● PROBLEM TO WORK ON:
Everything in the records below except the pictures must be written out exactly.

● RECORDS TO USE:
□ □ □ □
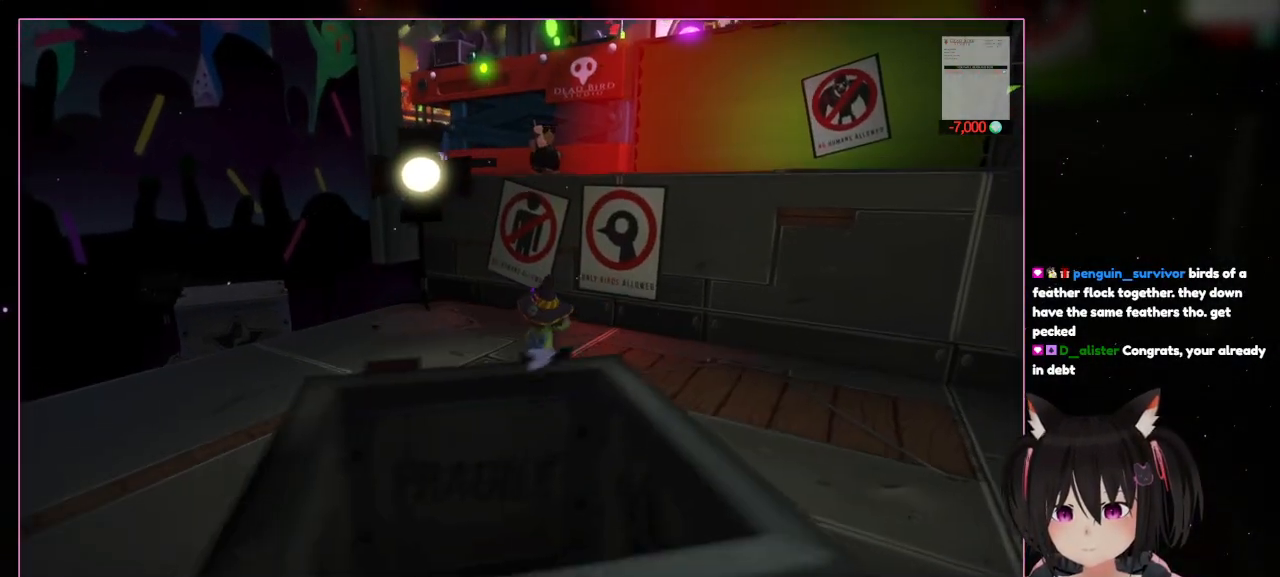
{"buttons": [], "left_stick": "up-right", "right_stick": "center", "events": [[100, "left_stick", "up-right"]]}
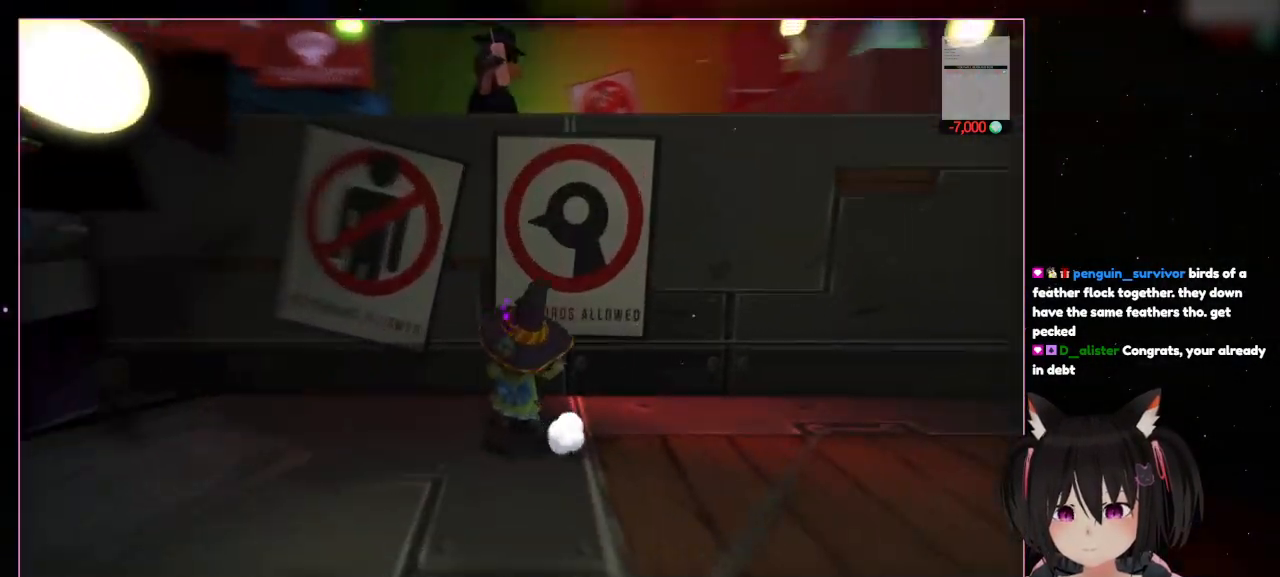
{"buttons": [], "left_stick": "center", "right_stick": "right", "events": [[200, "left_stick", "center"], [200, "right_stick", "down-right"], [400, "right_stick", "right"]]}
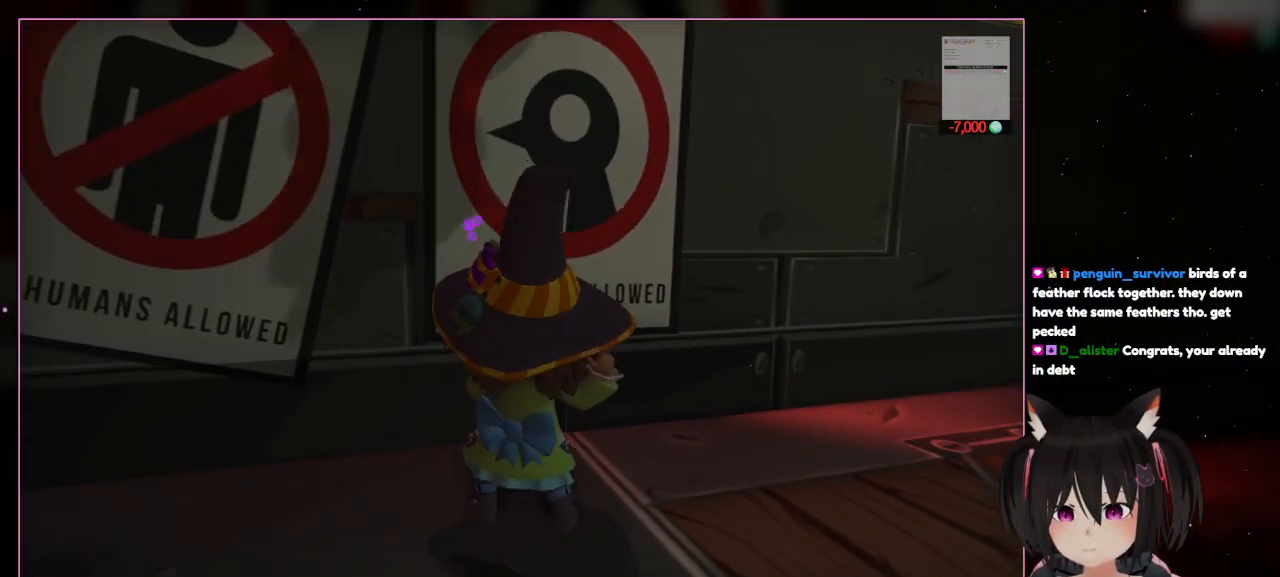
{"buttons": [], "left_stick": "center", "right_stick": "left", "events": [[300, "right_stick", "center"], [500, "right_stick", "left"]]}
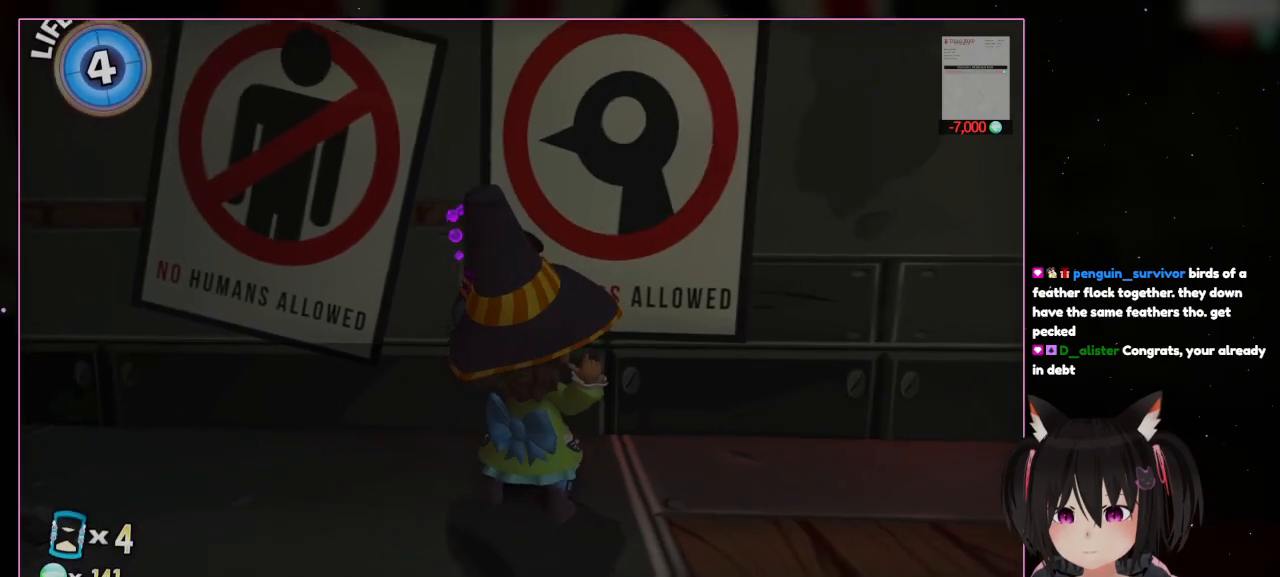
{"buttons": [], "left_stick": "center", "right_stick": "center", "events": [[200, "right_stick", "center"]]}
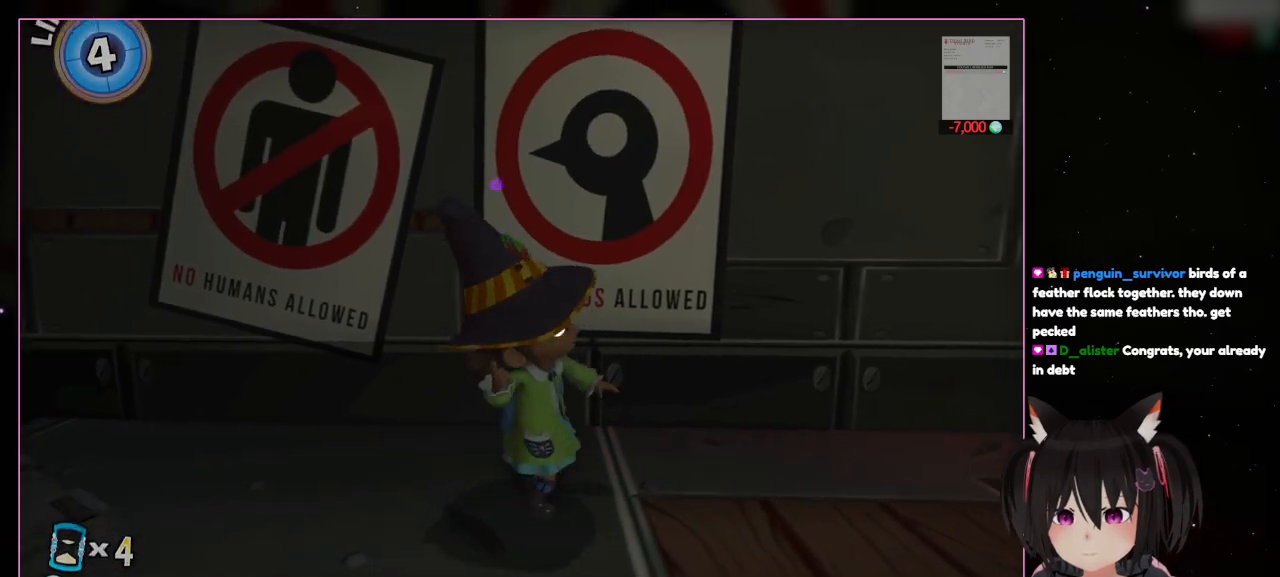
{"buttons": [], "left_stick": "down-right", "right_stick": "right", "events": [[67, "left_stick", "down-right"], [467, "right_stick", "right"]]}
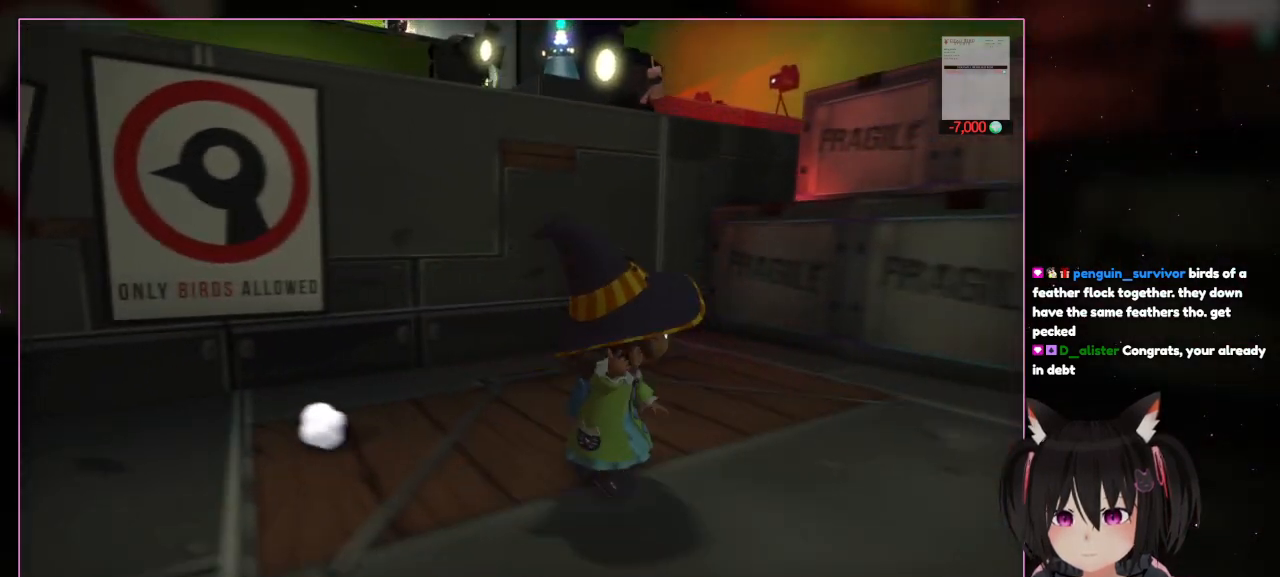
{"buttons": [], "left_stick": "down-right", "right_stick": "center", "events": [[367, "right_stick", "center"]]}
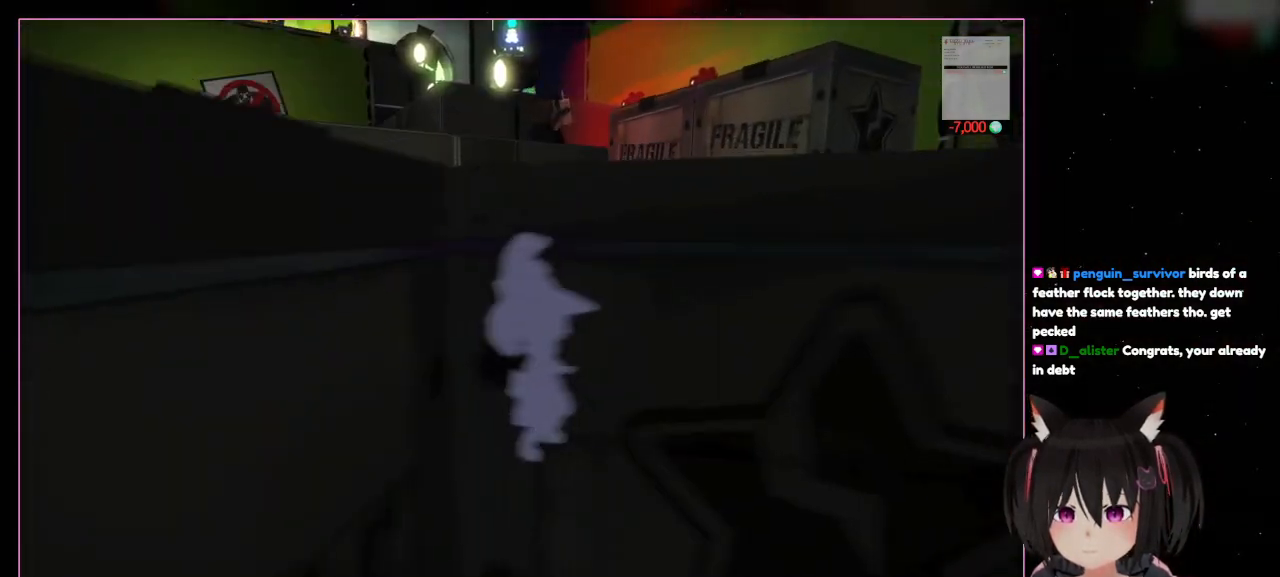
{"buttons": [], "left_stick": "left", "right_stick": "left", "events": [[67, "left_stick", "right"], [267, "left_stick", "center"], [467, "left_stick", "left"], [467, "right_stick", "left"]]}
□ □ □ □
● RESULT OF THE EXERCISE:
{"buttons": [], "left_stick": "up-right", "right_stick": "center", "events": [[100, "left_stick", "up-right"]]}
{"buttons": [], "left_stick": "center", "right_stick": "right", "events": [[200, "left_stick", "center"], [200, "right_stick", "down-right"], [400, "right_stick", "right"]]}
{"buttons": [], "left_stick": "center", "right_stick": "left", "events": [[300, "right_stick", "center"], [500, "right_stick", "left"]]}
{"buttons": [], "left_stick": "center", "right_stick": "center", "events": [[200, "right_stick", "center"]]}
{"buttons": [], "left_stick": "down-right", "right_stick": "right", "events": [[67, "left_stick", "down-right"], [467, "right_stick", "right"]]}
{"buttons": [], "left_stick": "down-right", "right_stick": "center", "events": [[367, "right_stick", "center"]]}
{"buttons": [], "left_stick": "left", "right_stick": "left", "events": [[67, "left_stick", "right"], [267, "left_stick", "center"], [467, "left_stick", "left"], [467, "right_stick", "left"]]}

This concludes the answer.